> JOB A
In the SaaS discovery guide, condense the paragraph beginning "The second hurdle with a roll-your-own discovery approach" into a short bulleted list that keeps its main facts.
> JOB B
Reproduce everything in the SaaS discovery guide from "Something to note" down to "with your data.", word for word.

> SOURCE DOCUMENT
-- Begin --
Shadow IT

How to roll-your-own SaaS discovery

Jacques Louw

Co-founder / CPO

May 2, 2022 | 12 min read

Shadow IT

Identity security

We’ve compiled a list of various methods for discovering SaaS use in your organization. In this guide, we’ll explore pros and cons for each approach and introduce you to some new and novel ways to capture SaaS usage, discover unknown SaaS employees are using, and determine how securely it is being used.

Over the past few years, there’s been massive growth in the number of SaaS apps used for work. With that comes new challenges – how do you allow employees to take advantage of all the SaaS the world has to offer without locking it all down and stifling innovation? How do you figure out if you can trust all these new third parties with access to your data? Well, the first step is figuring out which apps employees are actually using, so that’s where we’re starting.

We’ve compiled a list of various options and approaches we’ve seen people take to SaaS discovery, each with their own pros and cons.

Why is SaaS discovery so hard?

Something to note straight off the bat is that with all the data-driven approaches we’re about to cover, you have to know how to extract SaaS use out of that data. That’s one of the reasons SaaS discovery is so hard. With the roll-your-own approaches in this post, you’ll be able to identify some common apps (like Trello, Slack, Dropbox, etc.), but what about all the new or lesser-known apps? Unfortunately, trying to keep track of all the SaaS apps that are available to employees is really difficult. There’s not really a great master list available on the Internet for you to cross-reference with your data.

That means that all of these roll-your-own approaches are dependent on you knowing what you’re looking for. If you must know what SaaS you’re looking for in order to determine if an asset is actually a SaaS app, you’re going to be left with quite a few blindspots given there seem to be new apps launching every day.

The second hurdle with a roll-your-own discovery approach is differentiating between SaaS access and SaaS usage. Just because an employee accesses a SaaS website, it doesn’t mean they’re using their app. Most of the data sources will produce a ton of domains, IPs, etc. for you to sift through, but differentiating access and usage based on this information alone will produce a large number of false positives unless you can correlate it with other data sources (we suggest some below). You will likely also want to know things like exactly who the users, owners and administrators of the app are which will be all but impossible from this “access” data alone.

If we ignore for the moment the difficulties in extracting information about SaaS usage, let’s run through your options for data sources and see which ones will give you the most useful data.
-- End --
> DATA SECTION
-- Begin --
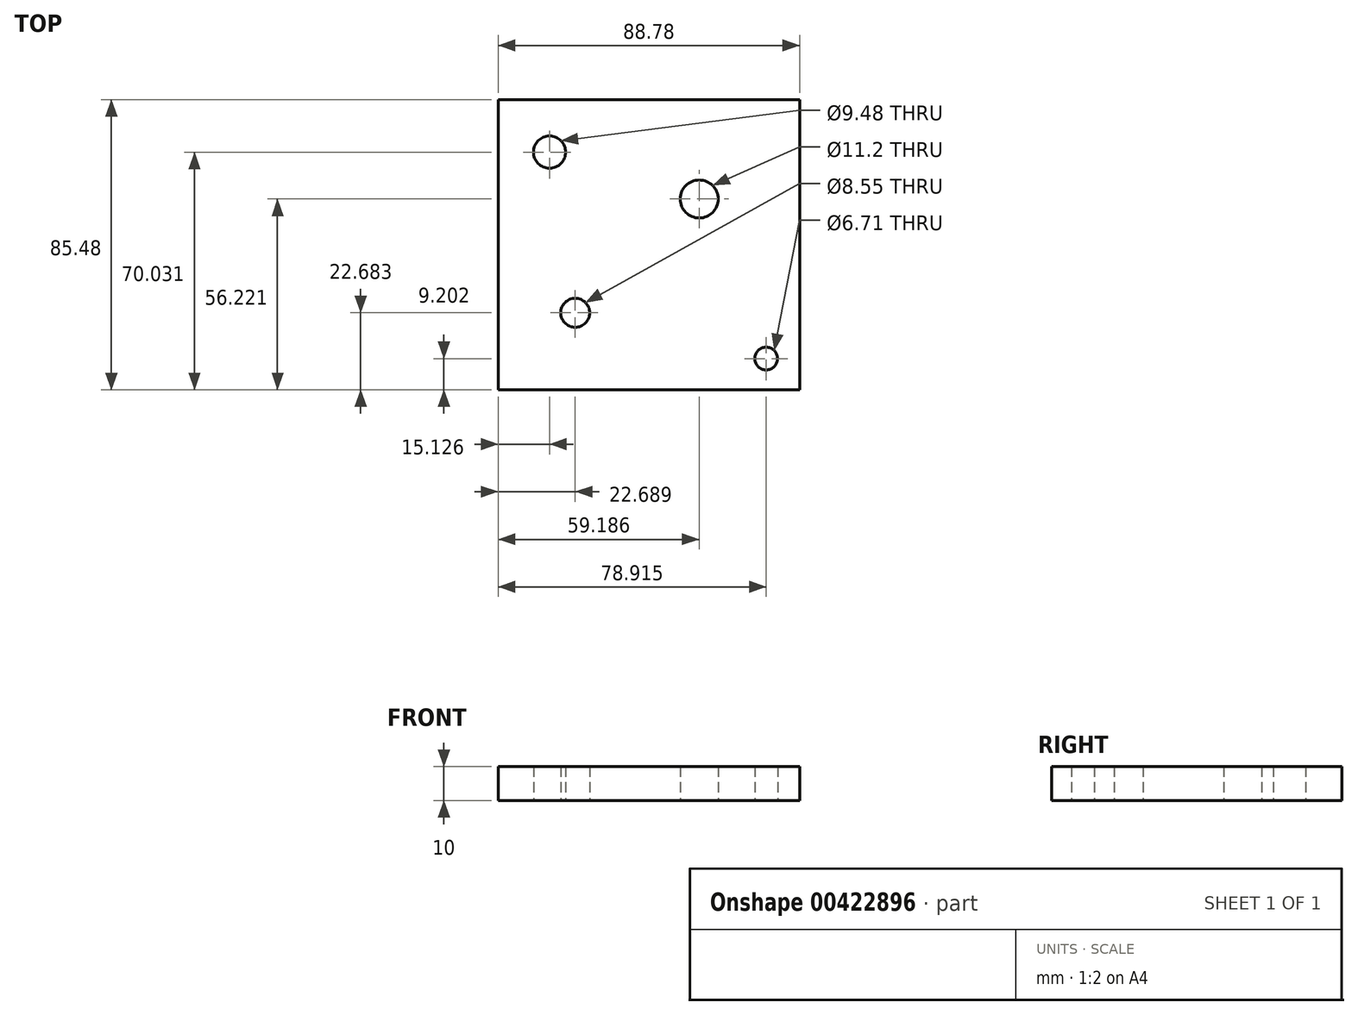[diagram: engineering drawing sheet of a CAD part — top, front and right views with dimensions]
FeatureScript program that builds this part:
-- End --
> WORKED SOLUTION A
- A roll-your-own discovery approach has trouble telling SaaS access apart from SaaS usage. Visiting a SaaS website doesn't mean an employee is using the app.
- Most data sources produce a large volume of domains, IPs and similar data to sift through.
- Judging usage from that information alone yields many false positives unless it is correlated with other data sources.
- Identifying an app's users, owners and administrators from access data alone is all but impossible.

> WORKED SOLUTION B
Something to note straight off the bat is that with all the data-driven approaches we’re about to cover, you have to know how to extract SaaS use out of that data. That’s one of the reasons SaaS discovery is so hard. With the roll-your-own approaches in this post, you’ll be able to identify some common apps (like Trello, Slack, Dropbox, etc.), but what about all the new or lesser-known apps? Unfortunately, trying to keep track of all the SaaS apps that are available to employees is really difficult. There’s not really a great master list available on the Internet for you to cross-reference with your data.